Tulane Graduate, Bypass Surgery Pioneer Receives Congressional Gold Medal

Dr. Michael DeBakey, who earned his undergraduate and medical degrees from Tulane University, will receive the Congressional Gold Medal, the highest civilian honor awarded by Congress, at an 11 a.m. ceremony Wednesday in the rotunda of the U.S. Capitol. DeBakey, 99, is being honored as a medical pioneer whose many contributions include inventing, while still a medical student at Tulane, a pump for blood transfusions that was used in the first successful open-heart operation, performing the first successful coronary bypass surgery and helping to establish the concept of mobile army surgical hospitals or MASH units.

By World War II, DeBakey had achieved a national reputation as an authority on vascular disease and had a promising career as a surgeon and teacher. However, he put this career on hold and volunteered for military service, joining the Surgeon General"s staff and rising to the rank of colonel and chief of the Surgical Consultants Division. It was here that DeBakey"s recommendations led to the development of MASH units.

After the war, DeBakey"s proposal to create specialized medical centers to treat wounded veterans evolved into the Veterans Affairs Medical Center System. In 1948, DeBakey joined the Baylor University College of Medicine, where he developed the first surgical residency program in the city of Houston. In 1953, DeBakey performed the first successful procedures to treat patients who suffered stroke-causing aneurysms and later developed a series of innovative surgical techniques for the treatment of aneurysms.

In 1964, DeBakey performed the first successful coronary bypass operation and was named chairman of the President"s Commission on Heart Disease, Cancer and Stroke by President Lyndon Johnson. Two years later, DeBakey was the first to successfully use a partial artificial heart for a patient who could not be weaned from a heart-lung machine following open-heart surgery.

In 1968, DeBakey supervised the first successful multi-organ transplant, in which a heart, both kidneys and lung were transplanted from a single donor into four separate recipients. DeBakey also pioneered the field of telemedicine with the first demonstration of open-heart surgery transmitted overseas by satellite.

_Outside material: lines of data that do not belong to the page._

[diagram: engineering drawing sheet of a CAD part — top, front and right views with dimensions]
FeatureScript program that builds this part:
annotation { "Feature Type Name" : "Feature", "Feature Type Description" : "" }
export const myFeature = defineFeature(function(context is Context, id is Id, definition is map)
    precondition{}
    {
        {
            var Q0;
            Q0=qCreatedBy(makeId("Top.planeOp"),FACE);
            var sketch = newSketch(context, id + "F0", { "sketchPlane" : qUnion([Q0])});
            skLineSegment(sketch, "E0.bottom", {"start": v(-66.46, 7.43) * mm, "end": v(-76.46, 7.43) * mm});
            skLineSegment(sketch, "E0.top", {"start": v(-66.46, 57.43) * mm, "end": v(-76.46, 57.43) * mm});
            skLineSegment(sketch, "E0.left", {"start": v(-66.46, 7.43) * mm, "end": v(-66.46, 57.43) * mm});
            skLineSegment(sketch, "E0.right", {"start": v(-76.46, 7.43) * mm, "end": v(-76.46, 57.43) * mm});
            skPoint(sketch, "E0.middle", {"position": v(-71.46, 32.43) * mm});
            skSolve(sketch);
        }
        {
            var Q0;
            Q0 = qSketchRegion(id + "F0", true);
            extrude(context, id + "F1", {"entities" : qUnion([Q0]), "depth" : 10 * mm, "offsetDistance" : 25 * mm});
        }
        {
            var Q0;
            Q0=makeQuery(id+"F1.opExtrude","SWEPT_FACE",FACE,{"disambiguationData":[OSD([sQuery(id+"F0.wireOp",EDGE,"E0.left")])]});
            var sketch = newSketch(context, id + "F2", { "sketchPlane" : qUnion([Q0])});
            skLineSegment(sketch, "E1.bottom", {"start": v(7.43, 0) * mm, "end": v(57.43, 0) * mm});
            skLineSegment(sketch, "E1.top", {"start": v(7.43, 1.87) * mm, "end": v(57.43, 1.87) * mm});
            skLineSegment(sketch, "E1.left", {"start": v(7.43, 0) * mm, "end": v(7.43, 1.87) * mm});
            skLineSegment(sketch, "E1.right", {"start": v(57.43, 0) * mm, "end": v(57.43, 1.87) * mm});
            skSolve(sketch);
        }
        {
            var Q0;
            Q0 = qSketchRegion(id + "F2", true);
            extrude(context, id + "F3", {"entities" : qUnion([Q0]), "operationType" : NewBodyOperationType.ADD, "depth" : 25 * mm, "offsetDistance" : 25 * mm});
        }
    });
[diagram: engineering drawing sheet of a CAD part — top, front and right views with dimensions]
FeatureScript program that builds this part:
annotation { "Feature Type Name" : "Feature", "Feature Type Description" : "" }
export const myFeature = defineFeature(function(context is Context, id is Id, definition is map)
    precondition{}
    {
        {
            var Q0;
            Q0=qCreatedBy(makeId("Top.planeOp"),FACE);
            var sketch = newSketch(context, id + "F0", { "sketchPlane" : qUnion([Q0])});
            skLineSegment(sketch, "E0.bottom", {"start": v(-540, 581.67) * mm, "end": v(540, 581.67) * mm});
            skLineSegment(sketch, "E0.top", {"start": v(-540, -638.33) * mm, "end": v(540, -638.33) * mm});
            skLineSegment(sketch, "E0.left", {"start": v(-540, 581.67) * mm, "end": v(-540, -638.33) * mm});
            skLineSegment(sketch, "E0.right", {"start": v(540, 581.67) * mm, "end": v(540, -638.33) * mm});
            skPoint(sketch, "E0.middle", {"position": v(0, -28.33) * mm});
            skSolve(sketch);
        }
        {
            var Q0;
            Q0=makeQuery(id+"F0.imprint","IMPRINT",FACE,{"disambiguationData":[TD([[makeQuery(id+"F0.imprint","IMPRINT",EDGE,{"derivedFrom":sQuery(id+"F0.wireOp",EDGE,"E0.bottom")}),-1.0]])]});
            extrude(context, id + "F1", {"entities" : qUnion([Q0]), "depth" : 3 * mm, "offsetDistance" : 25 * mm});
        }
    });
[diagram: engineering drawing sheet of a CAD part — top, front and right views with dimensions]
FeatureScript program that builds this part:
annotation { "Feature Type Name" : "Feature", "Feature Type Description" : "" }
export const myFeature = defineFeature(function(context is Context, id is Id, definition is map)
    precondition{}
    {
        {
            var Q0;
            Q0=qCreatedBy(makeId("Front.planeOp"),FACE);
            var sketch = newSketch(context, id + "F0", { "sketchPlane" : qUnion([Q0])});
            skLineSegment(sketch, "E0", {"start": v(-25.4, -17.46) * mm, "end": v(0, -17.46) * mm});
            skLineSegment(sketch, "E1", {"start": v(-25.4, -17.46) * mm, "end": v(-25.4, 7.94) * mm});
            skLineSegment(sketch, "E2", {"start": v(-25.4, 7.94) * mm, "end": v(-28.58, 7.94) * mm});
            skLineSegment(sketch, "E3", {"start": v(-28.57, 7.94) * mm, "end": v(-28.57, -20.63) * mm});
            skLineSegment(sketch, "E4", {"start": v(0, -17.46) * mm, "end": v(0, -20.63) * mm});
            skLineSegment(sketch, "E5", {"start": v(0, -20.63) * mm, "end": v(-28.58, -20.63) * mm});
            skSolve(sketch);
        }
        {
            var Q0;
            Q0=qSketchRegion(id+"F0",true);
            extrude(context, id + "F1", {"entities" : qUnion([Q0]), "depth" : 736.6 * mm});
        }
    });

In 1969, President Johnson honored DeBakey with the Presidential Medal of Freedom with Distinction and in 1985 President Ronald Reagan conferred on him the National Medal of Science. Remaining active and performing open heart surgery as he entered his 90s, DeBakey also worked with NASA engineers, refining existing technology to create the DeBakey Ventricular Assist Device, which may eliminate the need for heart transplantation in some patients.